This is what Christ came to remove. His death was a sacrificial death for sin. With the sin removed, then a propitious relationship can be restored. Good works, without dealing with the sin, cannot be considered “good” to God. And more, they can easily lead to a sense of supposed worth before God. “I have done my best.” “I am not as bad as other people.” And so on. God does not grade on a curve.

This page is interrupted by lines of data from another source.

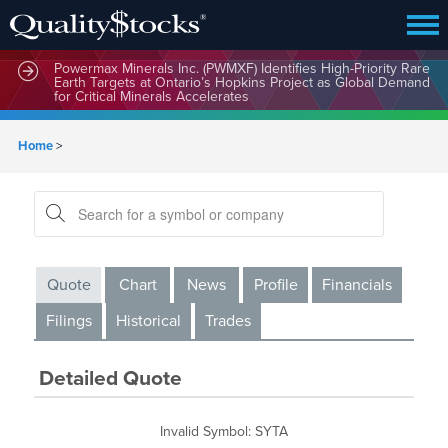
Powermax Minerals Inc. (PWMXF) Identifies High-Priority Rare
Earth Targets at Ontario’s Hopkins Project as Global Demand
for Critical Minerals Accelerates
Home
>
Quote
Chart
News
Profile
Financials
Filings
Historical
Trades
Detailed Quote
Invalid Symbol
:
SYTA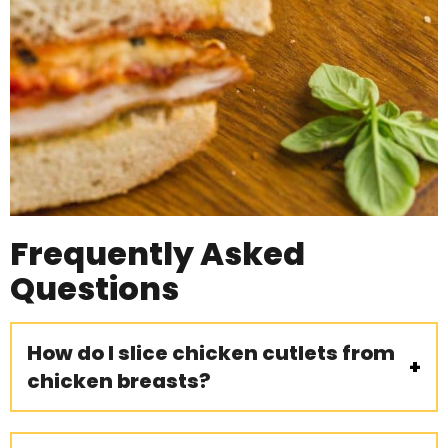
Frequently Asked
Questions
How do I slice chicken cutlets from
chicken breasts?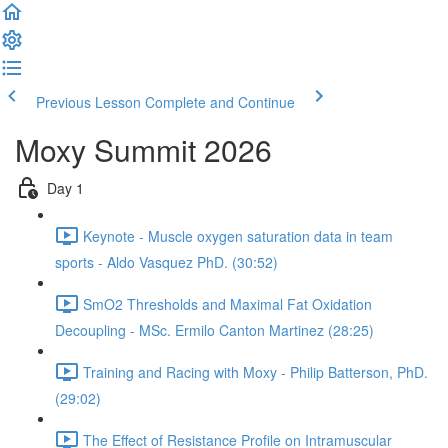
Previous Lesson
Complete and Continue
Moxy Summit 2026
Day 1
Keynote - Muscle oxygen saturation data in team
sports - Aldo Vasquez PhD. (30:52)
SmO2 Thresholds and Maximal Fat Oxidation
Decoupling - MSc. Ermilo Canton Martinez (28:25)
Training and Racing with Moxy - Philip Batterson, PhD.
(29:02)
The Effect of Resistance Profile on Intramuscular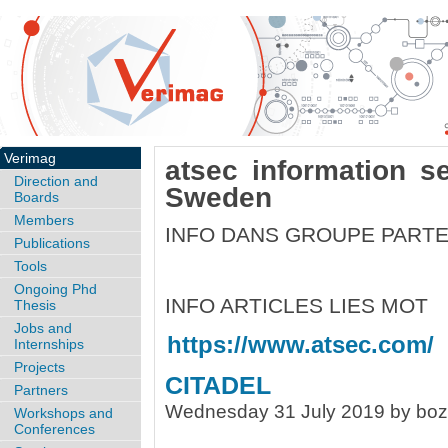
Verimag
atsec information s
Direction and
Sweden
Boards
Members
INFO DANS GROUPE PARTE
Publications
Tools
Ongoing Phd
INFO ARTICLES LIES MOT
Thesis
Jobs and
https://www.atsec.com/
Internships
Projects
CITADEL
Partners
Wednesday 31 July 2019 by bo
Workshops and
Conferences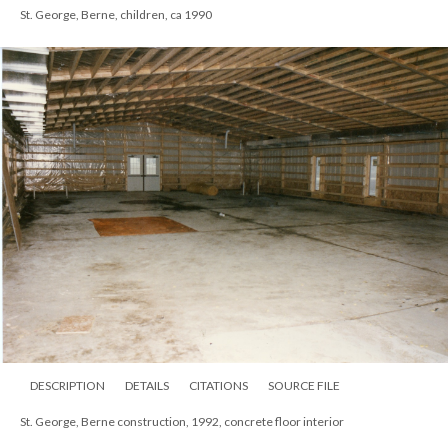
St. George, Berne, children, ca 1990
DESCRIPTION
DETAILS
CITATIONS
SOURCE FILE
St. George, Berne construction, 1992, concrete floor interior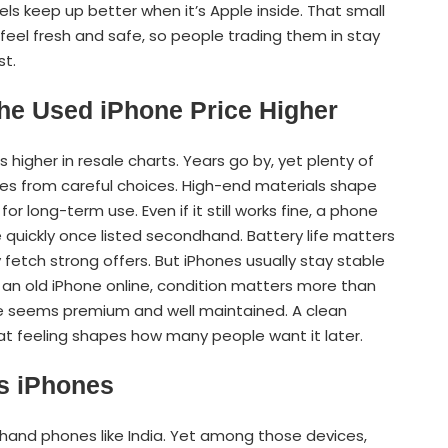
odels keep up better when it’s Apple inside. That small
feel fresh and safe, so people trading them in stay
st.
he Used iPhone Price Higher
s higher in resale charts. Years go by, yet plenty of
comes from careful choices. High-end materials shape
r long-term use. Even if it still works fine, a phone
e quickly once listed secondhand. Battery life matters
 fetch strong offers. But iPhones usually stay stable
g an old iPhone online, condition matters more than
ice seems premium and well maintained. A clean
at feeling shapes how many people want it later.
s iPhones
hand phones like India. Yet among those devices,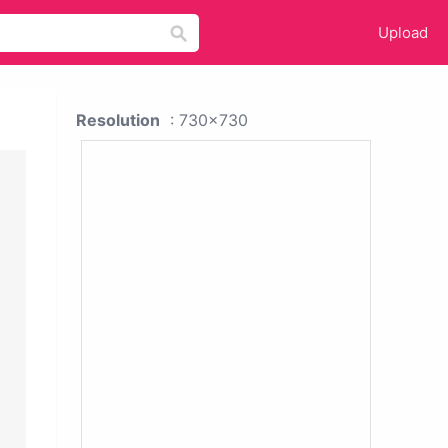
Upload
Resolution
: 730x730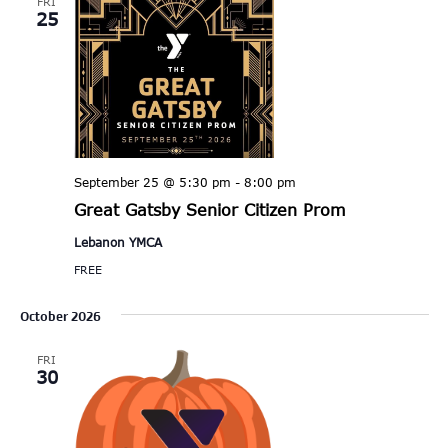
FRI
25
September 25 @ 5:30 pm
-
8:00 pm
Great Gatsby Senior Citizen Prom
Lebanon YMCA
FREE
October 2026
FRI
30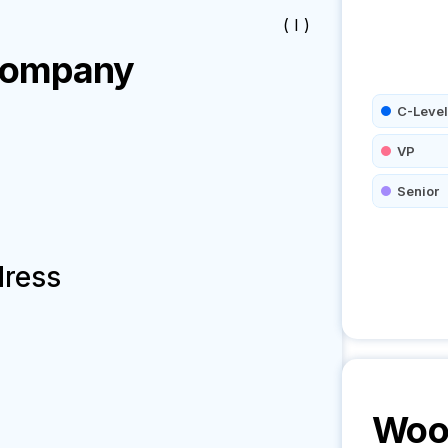
( I )
ompany
C-Level
VP
Senior
dress
Woo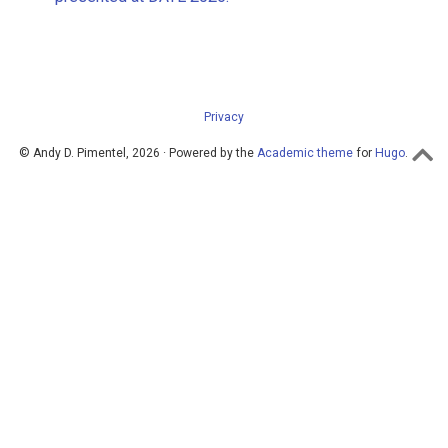
Privacy
© Andy D. Pimentel, 2026 · Powered by the
Academic theme
for
Hugo
.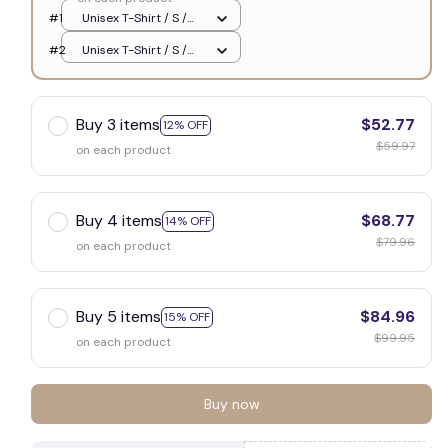
#1
Unisex T-Shirt / S /
White
#2
Unisex T-Shirt / S /
White
Buy 3 items
$52.77
12% OFF
$59.97
on each product
Buy 4 items
$68.77
14% OFF
$79.96
on each product
Buy 5 items
$84.96
15% OFF
$99.95
on each product
Buy now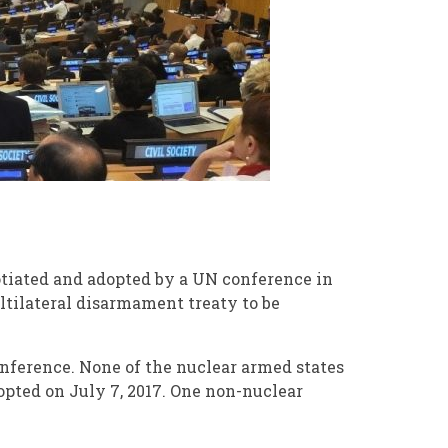
otiated and adopted by a UN conference in
ltilateral disarmament treaty to be
onference. None of the nuclear armed states
opted on July 7, 2017. One non-nuclear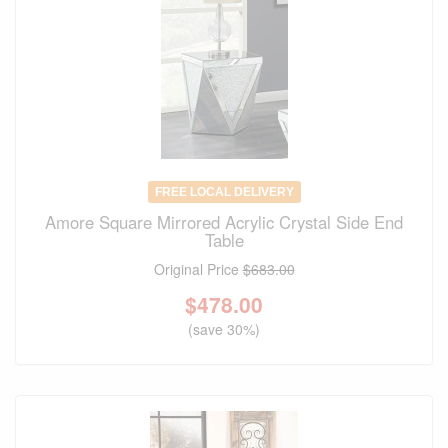
FREE LOCAL DELIVERY
Amore Square Mirrored Acrylic Crystal Side End
Table
Original Price
$683.00
$
478.00
(save 30%)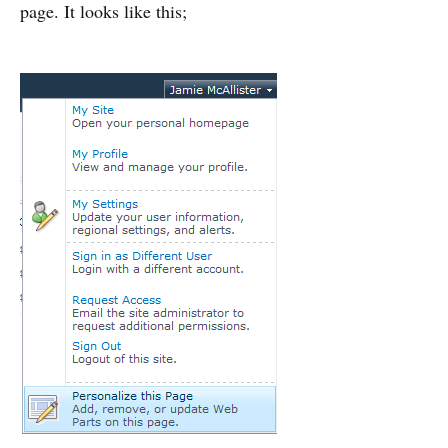
page. It looks like this;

God’s standard is absolute perfection. Until a person is perfected in Christ, they are not just fallen, but infinitely so. Christ Jesus! He is the answer. Remember the simple gospel and be ready to share it –
“For I delivered to you first of all that which I also received: that Christ died for our sins according to the Scriptures, 4 and that He was buried, and that He rose again the third day according to the Scriptures.” 1 Corinthians 15:3, 4
Each of the underlined points is given in relation to sin. He died for our sin. He was buried with our sin. He rose again without sin, meaning: He had no sin of His own (Romans 6:23) and thus He is God (Romans 3:23), and our sin is left behind in His burial. Sin is removed from the equation. With the entrance into the New Covenant through belief in Christ’s work, sin is no longer imputed (2 Corinthians 5:19). Sin has been dealt with, and salvation is thus guaranteed.
Be confident in your own salvation, be ready to explain the sin problem to others, and then be ready to share with them the good news that God has seals them with His guarantee when they believe.
Lord God, if sin is the problem, and if Christ has dealt with the sin problem, then sin is no longer a problem. Restoration has come! Thank You, O God, for Jesus Christ, our atoning Sacrifice for sin. Hallelujah and Amen.